To access the found documents, get a page from the resultset:
page = results.paginate # Get the first page
page = results.paginate :page => 2 # Get the second page
Now you can access the documents:
doc = page.first
puts doc.indexed_class # Get the type of the indexed object as a string, e.g. "Person"
puts doc.name # We can access the configured attributes
person = doc.indexed_object # Access the object behind this doc (lazy loaded)
Use a search result with will_paginate in a view:
<%= will_paginate @results %>
=== Facets
If you want to implement a simple drilldown for your searches, you can use a global facets query:
search_expression = "Foo"
facets = XapianDb.facets(search_expression)
facets.each do |klass, count|
puts "#{klass.name}: #{count} hits"
# This is how you would get all documents for the facet
# doc = klass.search search_expression
end
A global facet search always groups the results by the class of the indexed objects. There is a class level facet query syntax available, too:
search_expression = "Foo"
facets = Person.facets(:name, search_expression)
facets.each do |name, count|
puts "#{name}: #{count} hits"
end
At the class level, any attribute can be used for a facet query.
== Production setup
Since Xapian allows only one database instance to write to the index, the default setup of XapianDb will not work
with multiple app instances trying to write to the same database (you will get lock errors).
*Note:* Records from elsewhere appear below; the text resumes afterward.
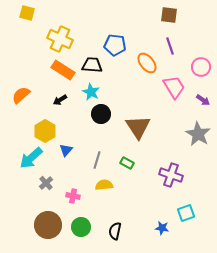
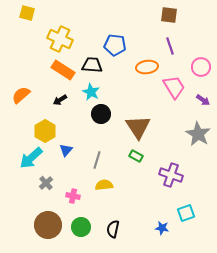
orange ellipse: moved 4 px down; rotated 60 degrees counterclockwise
green rectangle: moved 9 px right, 7 px up
black semicircle: moved 2 px left, 2 px up
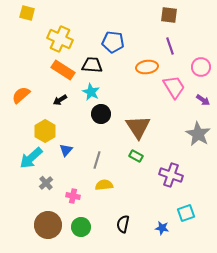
blue pentagon: moved 2 px left, 3 px up
black semicircle: moved 10 px right, 5 px up
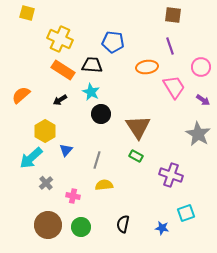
brown square: moved 4 px right
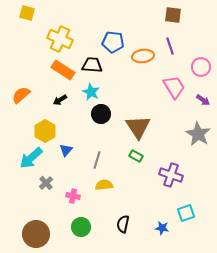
orange ellipse: moved 4 px left, 11 px up
brown circle: moved 12 px left, 9 px down
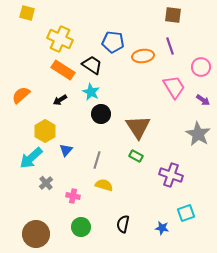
black trapezoid: rotated 30 degrees clockwise
yellow semicircle: rotated 24 degrees clockwise
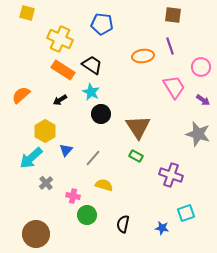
blue pentagon: moved 11 px left, 18 px up
gray star: rotated 15 degrees counterclockwise
gray line: moved 4 px left, 2 px up; rotated 24 degrees clockwise
green circle: moved 6 px right, 12 px up
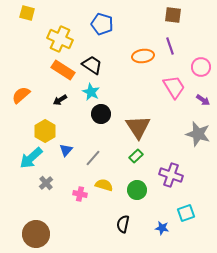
blue pentagon: rotated 10 degrees clockwise
green rectangle: rotated 72 degrees counterclockwise
pink cross: moved 7 px right, 2 px up
green circle: moved 50 px right, 25 px up
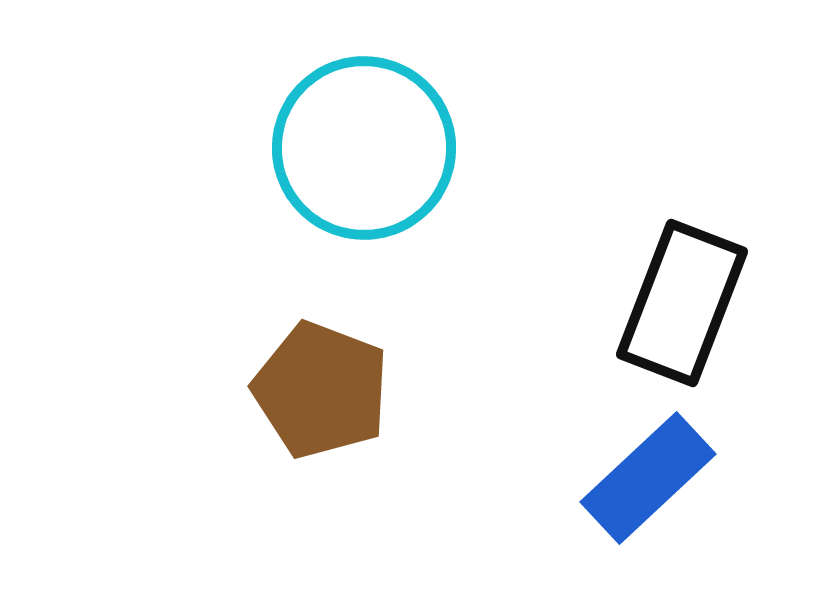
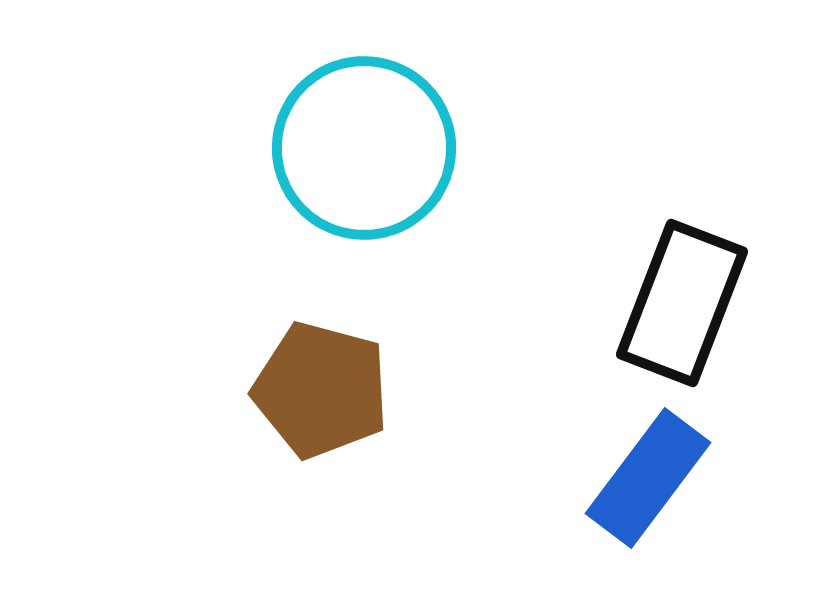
brown pentagon: rotated 6 degrees counterclockwise
blue rectangle: rotated 10 degrees counterclockwise
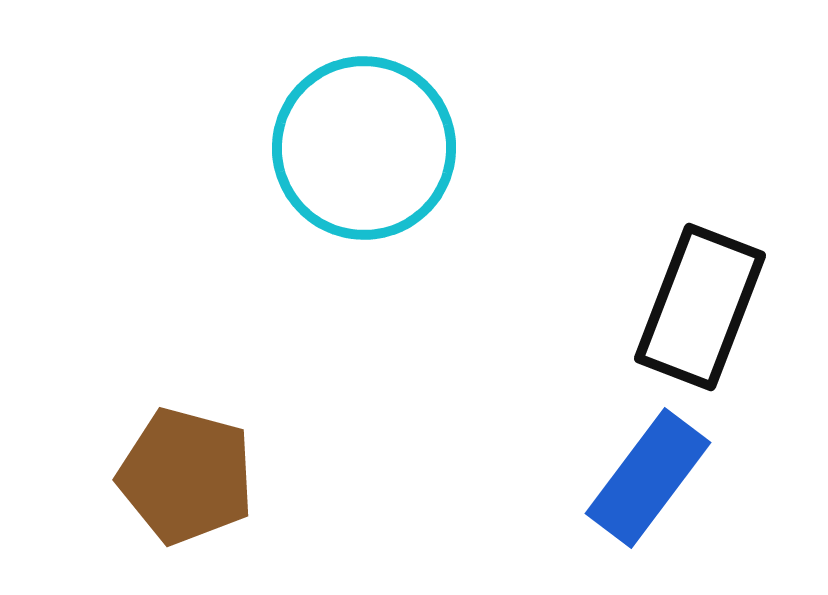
black rectangle: moved 18 px right, 4 px down
brown pentagon: moved 135 px left, 86 px down
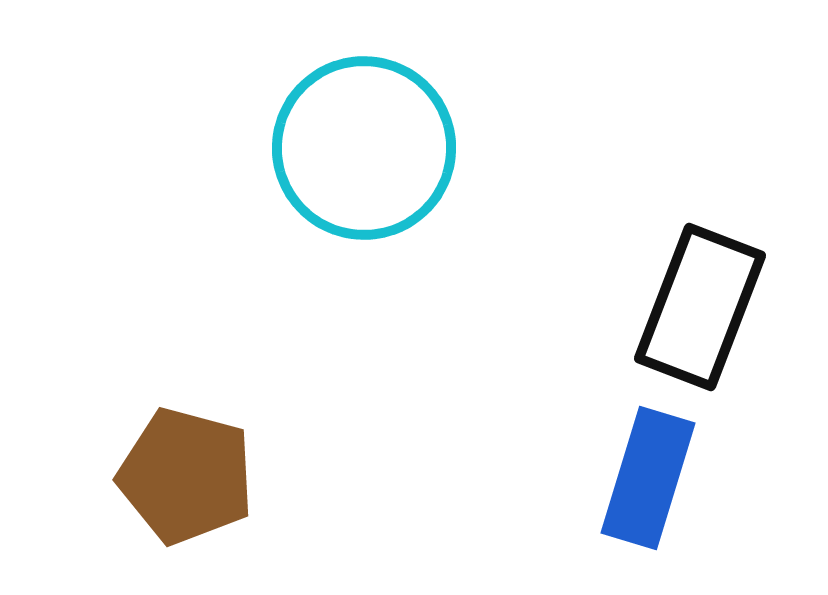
blue rectangle: rotated 20 degrees counterclockwise
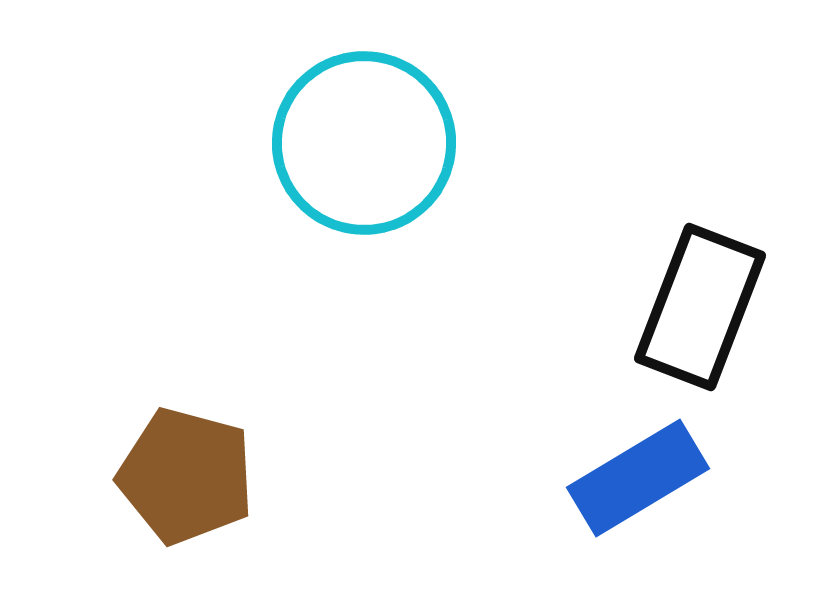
cyan circle: moved 5 px up
blue rectangle: moved 10 px left; rotated 42 degrees clockwise
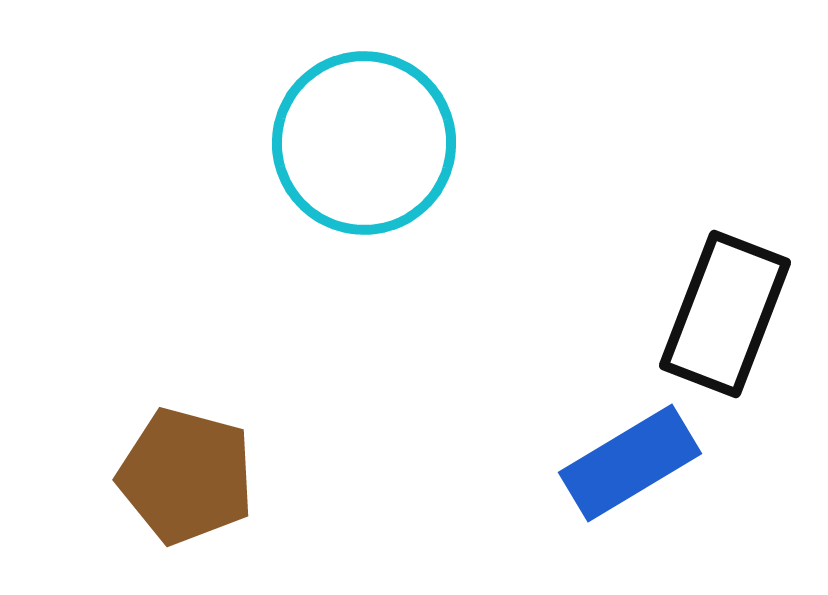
black rectangle: moved 25 px right, 7 px down
blue rectangle: moved 8 px left, 15 px up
Therefore, XapianDb provides a solution based on beanstalk to overcome this.
=== 1. Install beanstalkd
Make sure you have the {beanstalk daemon}[http://kr.github.com/beanstalkd/] installed
==== OSX
The easiest way is to use macports or homebrew:
port install beanstalkd
brew install beanstalkd
==== Debian (Lenny)
# Add backports to /etc/apt/sources.list:
deb http://ftp.de.debian.org/debian-backports lenny-backports main contrib non-free
deb-src http://ftp.de.debian.org/debian-backports lenny-backports main contrib non-free
sudo apt-get update
sudo apt-get -t lenny-backports install libevent-1.4-2
sudo apt-get -t lenny-backports install libevent-dev
cd /tmp
curl http://xph.us/dist/beanstalkd/beanstalkd-1.4.6.tar.gz | tar zx
cd beanstalkd-1.4.6/
./configure
make
sudo make install
=== 2. Add the beanstalk-client gem to your config
gem 'beanstalk-client' # Add this to your Gemfile
bundle install
=== 3. Configure your production environment in config/xapian_db.yml
production:
database: db/xapian_db/production
writer: beanstalk
beanstalk_daemon: localhost:11300
=== 4. start the beanstalk daemon
beanstalk -d
=== 5. start the beanstalk worker from within your Rails app root directory
rake RAILS_ENV=production xapian_db:beanstalk_worker
Important: Do not start multiple instances of this worker task!